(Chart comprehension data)
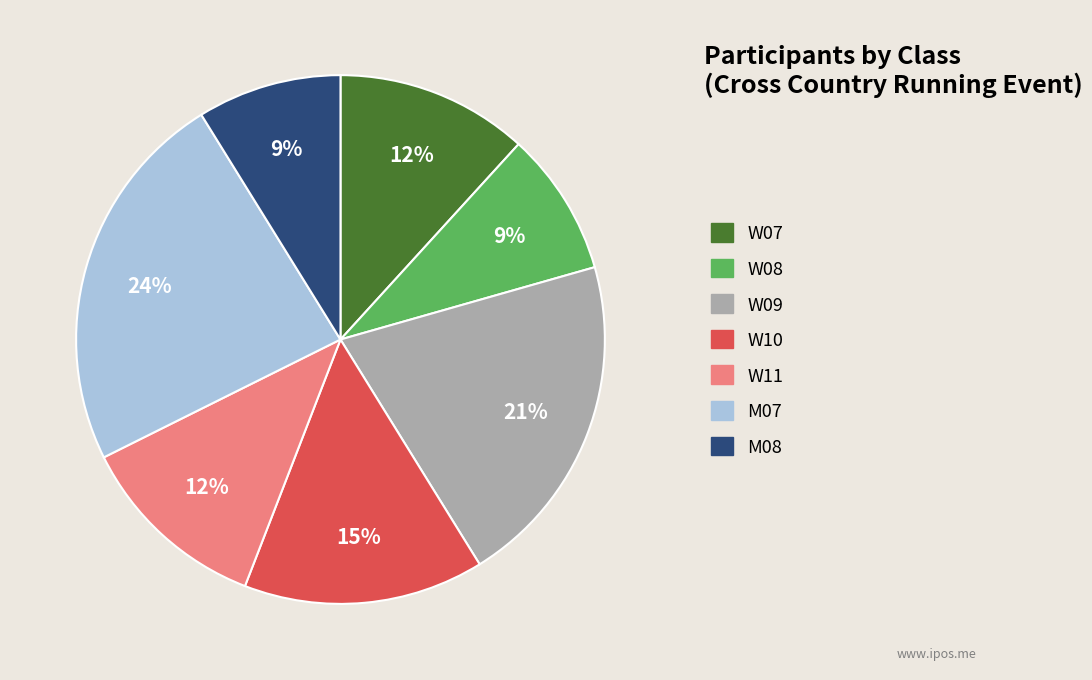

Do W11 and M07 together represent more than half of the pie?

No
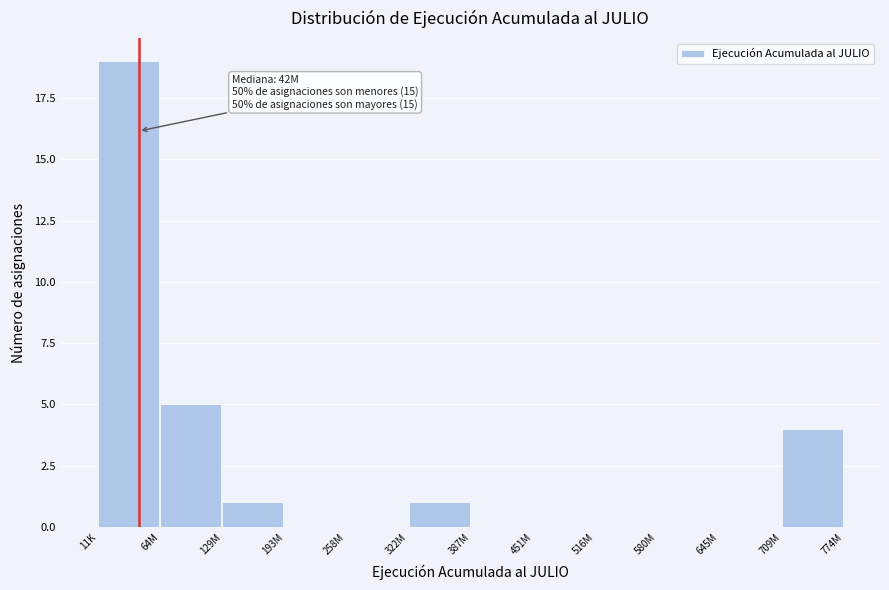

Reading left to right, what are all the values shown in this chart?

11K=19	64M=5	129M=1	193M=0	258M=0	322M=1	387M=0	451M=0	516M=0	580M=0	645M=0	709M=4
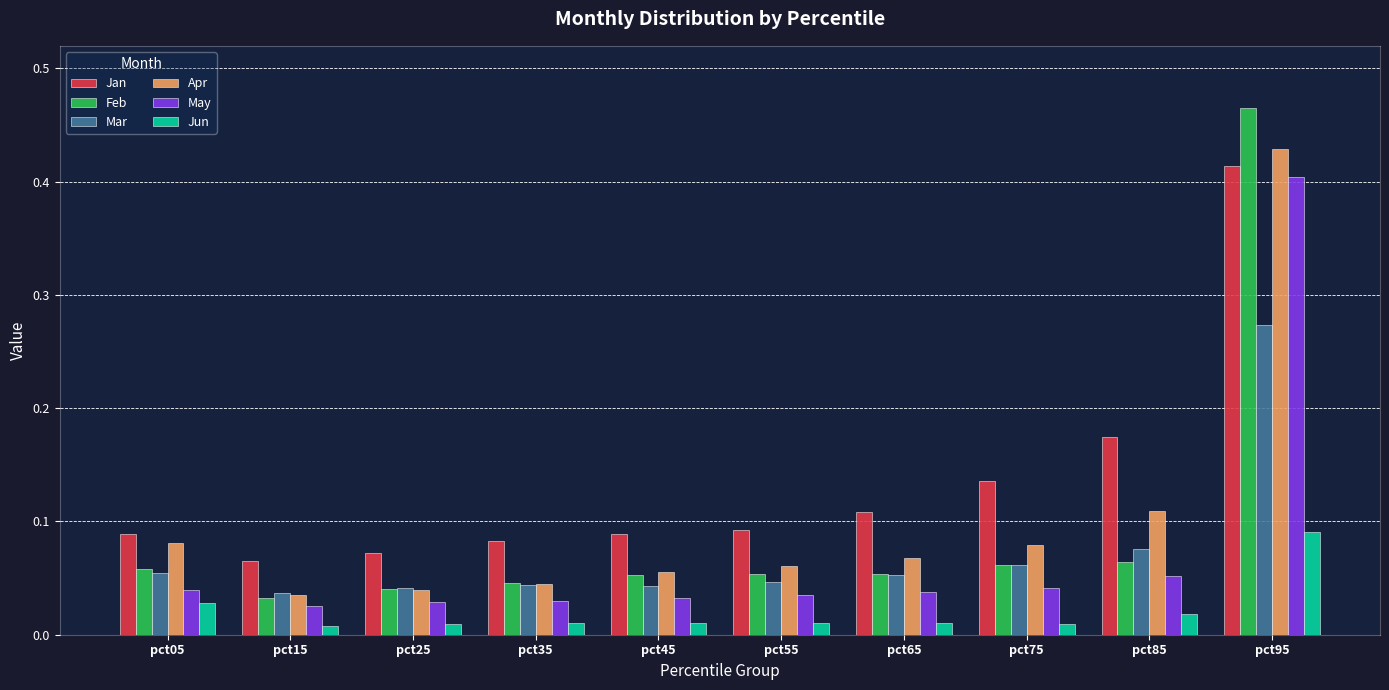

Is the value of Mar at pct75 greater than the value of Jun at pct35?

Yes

* **EXERCISE GOAL**
Reproduce every item above word for word, omitting the pictures.

* **WRITTEN RESPONSE**
Do W11 and M07 together represent more than half of the pie?

No

Reading left to right, what are all the values shown in this chart?

11K=19	64M=5	129M=1	193M=0	258M=0	322M=1	387M=0	451M=0	516M=0	580M=0	645M=0	709M=4

Is the value of Mar at pct75 greater than the value of Jun at pct35?

Yes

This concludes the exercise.